[start Task input]
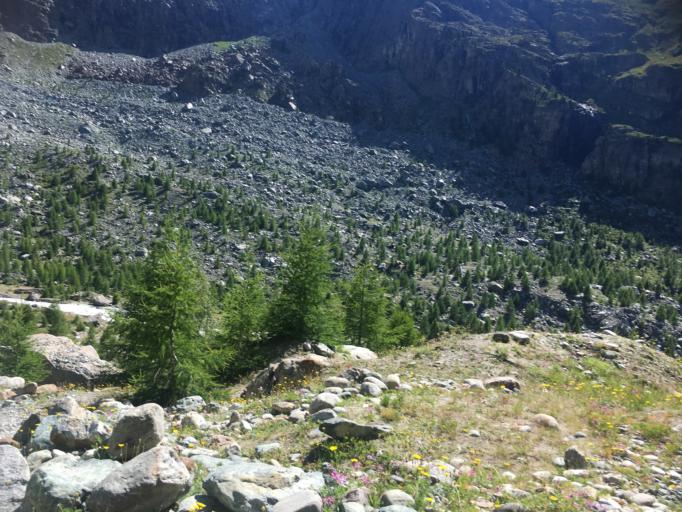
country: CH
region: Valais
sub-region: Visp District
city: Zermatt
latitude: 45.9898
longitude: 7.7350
[end Task input]
[start Task input]
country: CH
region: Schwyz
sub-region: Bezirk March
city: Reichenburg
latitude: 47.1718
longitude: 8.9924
[end Task input]
--- Goal of the exercise ---
Report each line above that contains the string "region", copying every such line in full. Only matches with the same upper- and lowercase letters count.

--- Full solution ---
region: Valais
sub-region: Visp District
region: Schwyz
sub-region: Bezirk March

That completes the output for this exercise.